LIBREVILLE - La rébellion tchadienne a confirmé à l'AFP l'accrochage avec l'armée gouvernementale jeudi dans une localité au nord de Goz Beïda (est du Tchad), assurant que les combats avaient été "violents" et avaient "duré des heures".
"Nous avons eu de violents combats avec les troupes (du président tchadien Idriss) Deby, depuis 05H00 du matin (locales, 04H00 GMT) jusqu'à maintenant. (...) Cela a été très violent, les combats ont duré des heures", a déclaré Abderaman Koulamallah, porte-parole de l'Union des forces de la résistance (UFR), qui regroupe neuf factions rebelles.
Jeudi après-midi, le porte-parole du gouvernement tchadien, Mahamat Hissène, avait révélé cet accrochage, précisant qu'il s'était produit "à Am-Deressa, à 10 km au sud d'Am-Dam", une ville elle-même située à 110 km au nord de Goz Beïda.
"Les forces gouvernementales ont pris le dessus et les ratissages continuent", a affirmé M. Hissène, immédiatement démenti par M. Koulamallah.

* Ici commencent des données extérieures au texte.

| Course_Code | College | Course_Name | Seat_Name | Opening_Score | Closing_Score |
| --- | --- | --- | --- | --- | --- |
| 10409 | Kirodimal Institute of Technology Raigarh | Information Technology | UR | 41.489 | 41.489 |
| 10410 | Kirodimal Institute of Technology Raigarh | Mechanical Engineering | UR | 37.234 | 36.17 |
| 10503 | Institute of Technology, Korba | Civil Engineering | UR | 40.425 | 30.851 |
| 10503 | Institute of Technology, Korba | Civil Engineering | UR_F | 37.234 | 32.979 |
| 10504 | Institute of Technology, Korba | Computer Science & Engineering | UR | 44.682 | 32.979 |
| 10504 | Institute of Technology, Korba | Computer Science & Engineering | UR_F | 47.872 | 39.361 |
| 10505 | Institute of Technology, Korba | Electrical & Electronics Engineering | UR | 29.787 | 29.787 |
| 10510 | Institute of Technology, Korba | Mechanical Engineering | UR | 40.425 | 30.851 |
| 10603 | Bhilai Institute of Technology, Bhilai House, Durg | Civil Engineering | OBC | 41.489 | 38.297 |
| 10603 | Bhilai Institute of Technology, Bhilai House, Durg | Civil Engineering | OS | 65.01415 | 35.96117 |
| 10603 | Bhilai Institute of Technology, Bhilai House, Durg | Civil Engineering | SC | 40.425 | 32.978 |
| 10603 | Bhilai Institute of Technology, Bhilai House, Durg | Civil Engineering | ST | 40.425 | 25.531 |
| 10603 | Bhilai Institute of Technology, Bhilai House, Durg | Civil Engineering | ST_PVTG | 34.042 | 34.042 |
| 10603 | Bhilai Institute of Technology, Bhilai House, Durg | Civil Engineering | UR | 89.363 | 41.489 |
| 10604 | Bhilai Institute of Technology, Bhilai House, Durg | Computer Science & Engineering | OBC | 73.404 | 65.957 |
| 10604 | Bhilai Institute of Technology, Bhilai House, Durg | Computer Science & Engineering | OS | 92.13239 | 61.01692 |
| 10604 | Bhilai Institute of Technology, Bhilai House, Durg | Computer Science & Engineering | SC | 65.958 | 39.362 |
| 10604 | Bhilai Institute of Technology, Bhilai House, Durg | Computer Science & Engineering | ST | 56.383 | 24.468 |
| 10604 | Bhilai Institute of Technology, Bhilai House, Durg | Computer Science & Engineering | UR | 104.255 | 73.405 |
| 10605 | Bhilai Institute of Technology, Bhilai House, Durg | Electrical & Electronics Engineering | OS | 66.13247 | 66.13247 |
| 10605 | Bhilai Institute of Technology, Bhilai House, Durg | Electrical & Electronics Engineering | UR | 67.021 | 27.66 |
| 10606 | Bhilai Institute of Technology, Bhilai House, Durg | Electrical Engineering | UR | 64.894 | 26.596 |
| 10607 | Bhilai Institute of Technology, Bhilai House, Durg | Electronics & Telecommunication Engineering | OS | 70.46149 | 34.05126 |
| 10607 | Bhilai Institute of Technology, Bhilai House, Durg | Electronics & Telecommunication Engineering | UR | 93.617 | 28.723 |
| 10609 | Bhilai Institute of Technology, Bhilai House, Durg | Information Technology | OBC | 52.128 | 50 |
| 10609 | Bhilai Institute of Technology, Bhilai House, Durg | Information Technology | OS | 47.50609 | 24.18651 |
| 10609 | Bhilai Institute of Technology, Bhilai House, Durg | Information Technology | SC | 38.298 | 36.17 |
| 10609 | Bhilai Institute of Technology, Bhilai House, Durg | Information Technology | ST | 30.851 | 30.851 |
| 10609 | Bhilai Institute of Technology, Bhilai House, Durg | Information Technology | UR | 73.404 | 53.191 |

"Cela a tourné en notre faveur. Les troupes gouvernementales sont en totale débandade (...). Nous sommes plus de 1.000 véhicules", a affirmé le porte-parole rebelle. "Nous occupons totalement Am-Dam. L'objectif reste N'Djamena".
"Nous avons été bombardés (par l'aviation tchadienne) à quatre reprises ce (jeudi) matin mais de très, très haut. Notre défense aérienne fonctionne bien, ce n'est pas un problème", a-t-il encore indiqué, affirmant que les troupes rebelles avaient déjà été "bombardées" mardi et mercredi "par des Sukhoï et des hélicoptères"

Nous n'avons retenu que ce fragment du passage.